Allow me to mention a few items that have cropped up since my article was written: (1) War between Vietnam and Cambodia has brought into the open the influence of the Sino-Soviet dispute in Indochina, yet the United States persists in its attempt simultaneously to recognize Hanoi, which is backed by the USSR, and China, which supports Cambodia. (2) In one of Senator Humphrey’s last reports to the Senate, he and Senator John Glenn advocated that “The U.S. should continue through word and deed to make clear its continuing commitment to South Korea in order to avoid any chance of a North Korean miscalculation” and “Our East Asian allies should be adequately consulted prior to each phase of the proposed withdrawal” (Committee on Foreign Relations, January 9, 1978). (3) The U.S. government itself reports that “On the Korean peninsula . . . the forces brought to bear in the early stages of a war will favor North Korea over the South ‘in all categories’” (New York Times, January 6, 1978, p. 1). And (4), after its ill-informed argument with Japan over atomic power during the first half of the year, the U.S. government allowed relations with Japan to worsen dangerously over economic questions during the second half of the year.
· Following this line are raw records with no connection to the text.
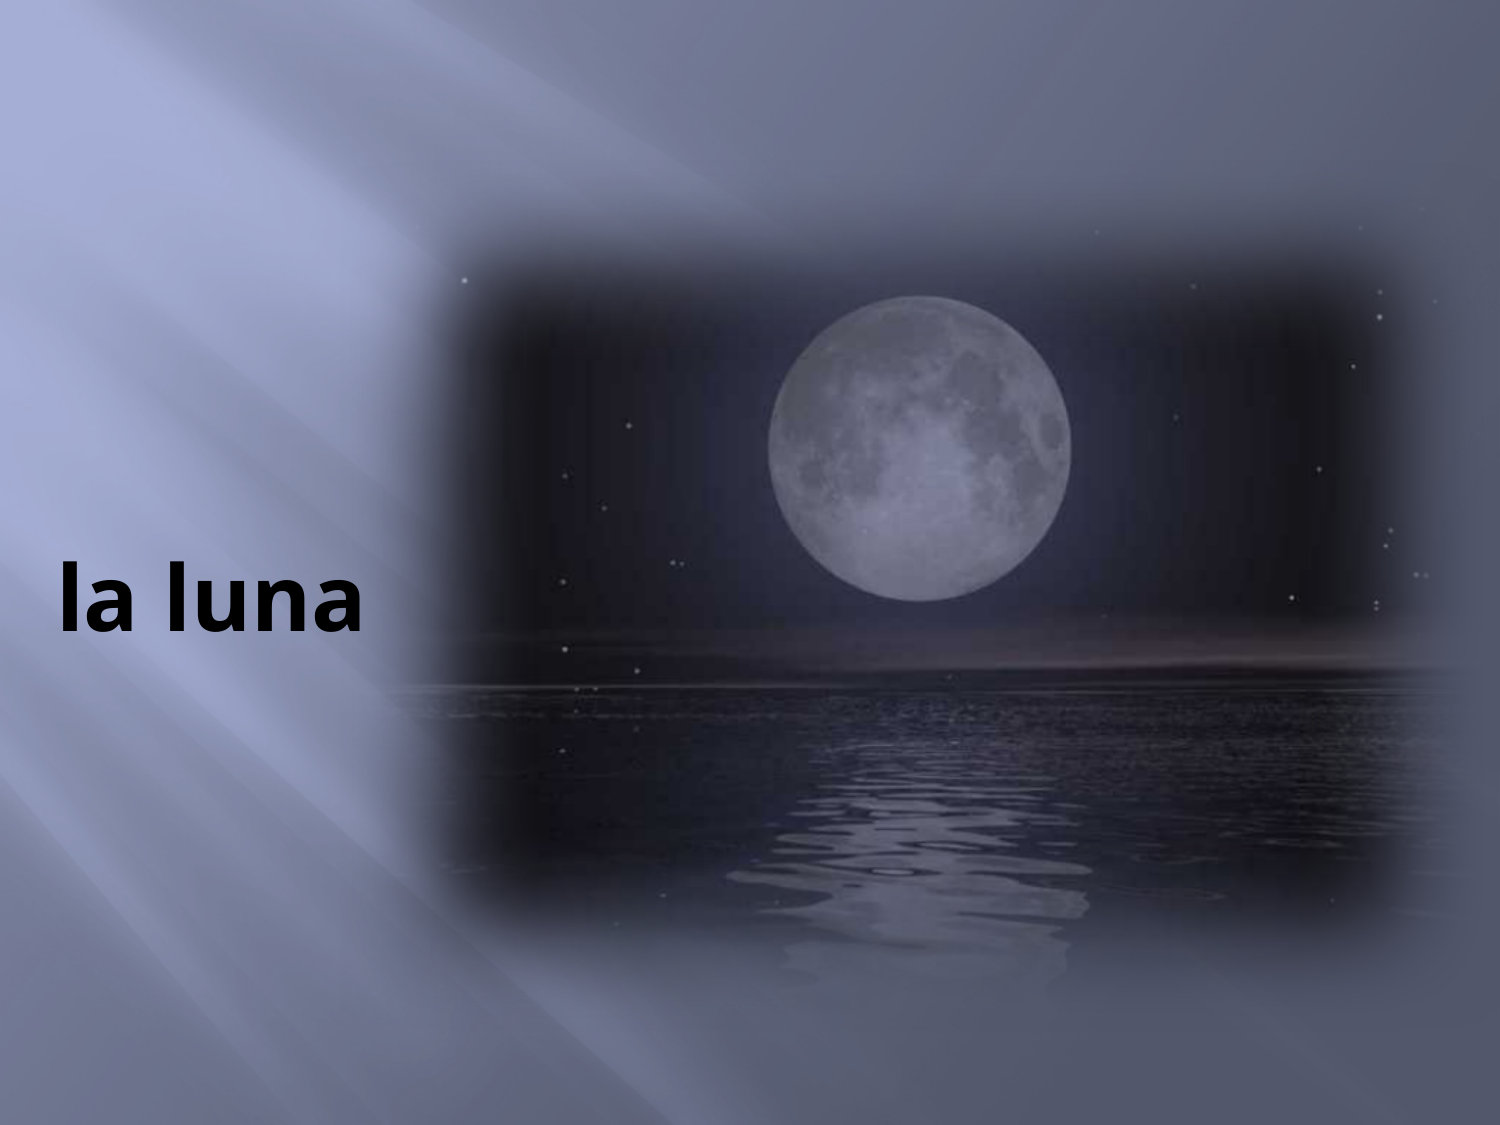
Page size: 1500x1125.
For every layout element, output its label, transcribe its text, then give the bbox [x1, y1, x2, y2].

picture [340, 160, 1500, 1031]
text_box la luna [41, 532, 340, 657]
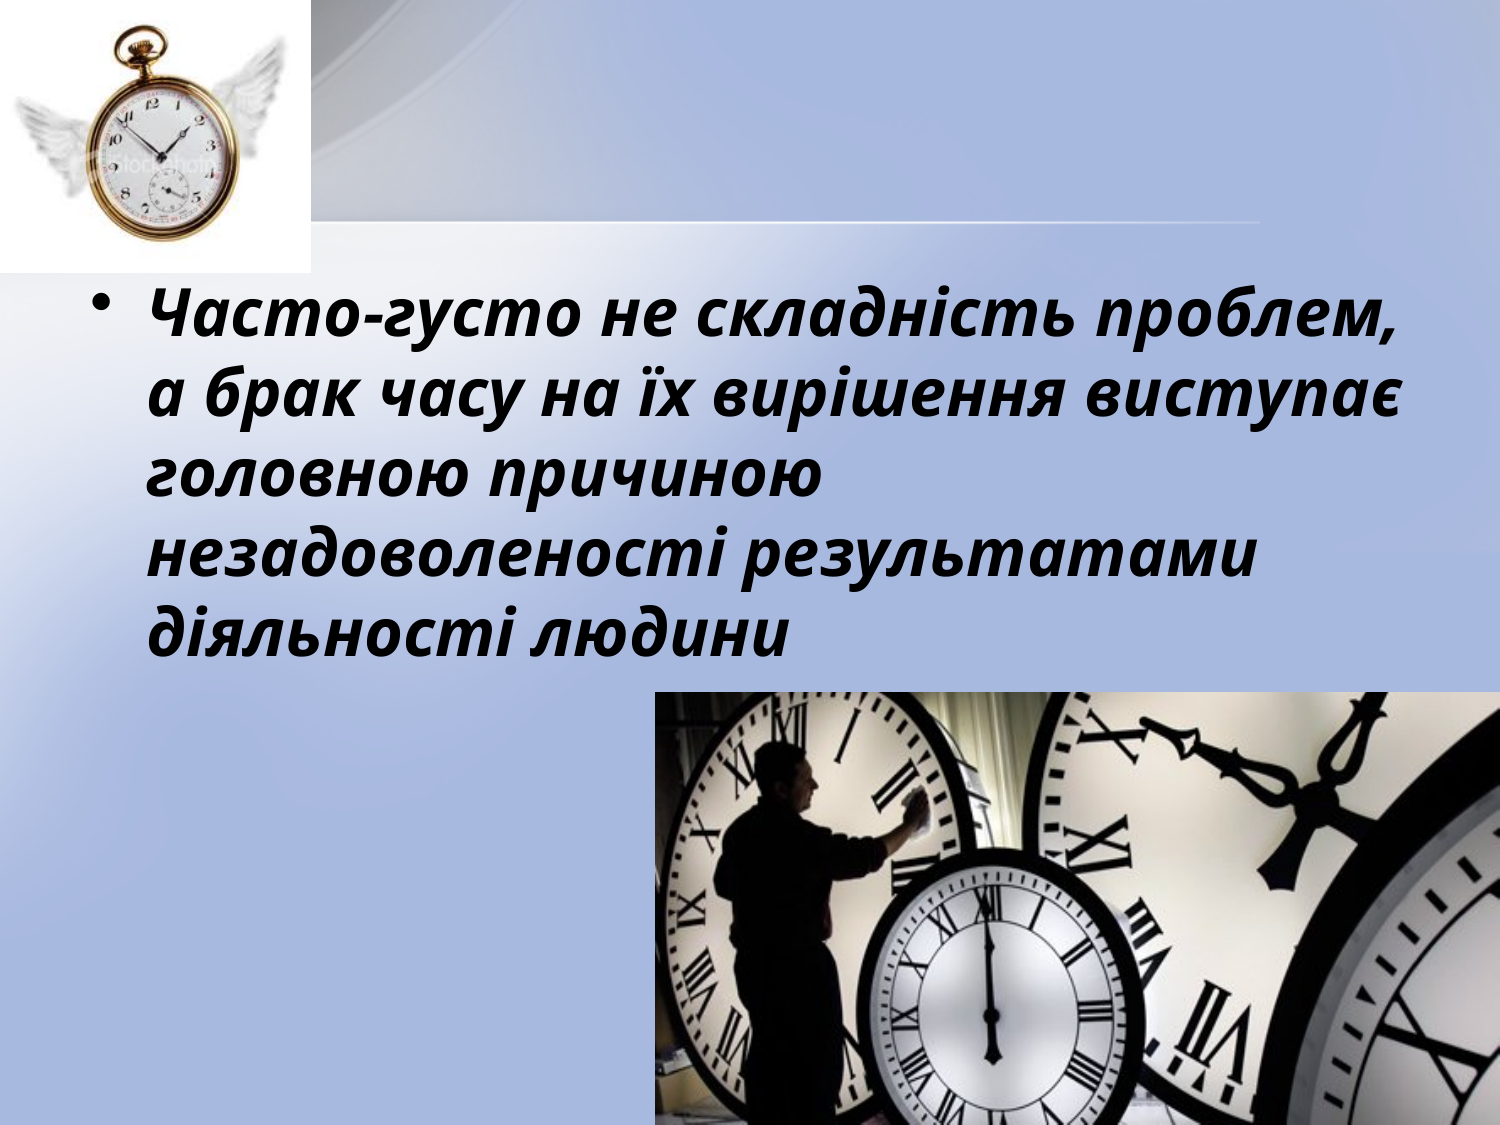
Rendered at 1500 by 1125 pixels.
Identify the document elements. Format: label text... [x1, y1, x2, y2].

picture [0, 0, 1500, 1125]
list Часто-густо не складність проблем, а брак часу на їх вирішення виступає головною причиною незадоволеності результатами діяльності людини А.В.Шегда [74, 262, 1426, 1006]
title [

Mr. Sheldon’s Taiwanese “scenario” is implausible, given the number of Taiwanese being placed in high positions by President Chiang Ching-kuo. Moreover, the idea that the industrious people of Taiwan, Nationalist or Taiwanese, would abandon their prosperity and comparative liberty for the rigors of Chinese Communism seems to me to betray a lack of familiarity with either the dynamism of non-Communist Asia or the problems of the Chinese People’s Republic. My point, however, is that there is no way the United States can meet Peking’s terms concerning Taiwan and still expect to remain a credible force with any nation in Asia.